# Will A 520W PSU enough for this rig? The Rig is .....



## gopal (Jul 10, 2012)

Intel i5 2310
Gigabyte GA-Z77P-D3 (rev. 1.0)
G.Skill DDR3 1333 MHz 4 GB (F3-10600CL9S-4GBNT)
MSI R7850 Power Edition 2GD5 (I will OC it to 1250Core and 1375Memory at 1.225 Volts)
WD Caviar Black 500 GB Sata 2

I am looking for SeaSonic S12II 520?

Will be it enough for it!?
and i will oc my GPU as i said!

Well if it is not enough for it then my budget is 70$ (3800INR)!


----------



## Frick (Jul 10, 2012)

Yes and yes. It will work quite well. The 7850 peaks out at about 100W, so you're good to go.


----------



## gopal (Jul 10, 2012)

Thanks for your help!
I was worried about it because on extreme.outervision.com the capacitor aging will be atleast at 20% and at that it was 570W recommend!

RECORDS SHOWN:
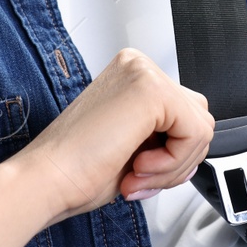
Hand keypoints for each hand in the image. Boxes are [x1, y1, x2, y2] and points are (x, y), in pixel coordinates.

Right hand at [15, 48, 214, 223]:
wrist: (45, 180)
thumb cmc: (77, 169)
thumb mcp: (135, 143)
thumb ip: (166, 132)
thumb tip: (197, 141)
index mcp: (132, 74)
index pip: (185, 113)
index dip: (172, 154)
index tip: (137, 172)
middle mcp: (138, 66)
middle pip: (198, 117)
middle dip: (177, 160)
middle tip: (138, 177)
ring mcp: (144, 73)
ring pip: (201, 127)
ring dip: (173, 166)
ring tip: (135, 175)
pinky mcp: (151, 89)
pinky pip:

ACTIVITY:
Could you reproduce the stretch of the power supply thread from "WD Caviar Black" through "is 70$ (3800INR)!" word for word?

ANSWER BOX:
WD Caviar Black 500 GB Sata 2

I am looking for SeaSonic S12II 520?

Will be it enough for it!?
and i will oc my GPU as i said!

Well if it is not enough for it then my budget is 70$ (3800INR)!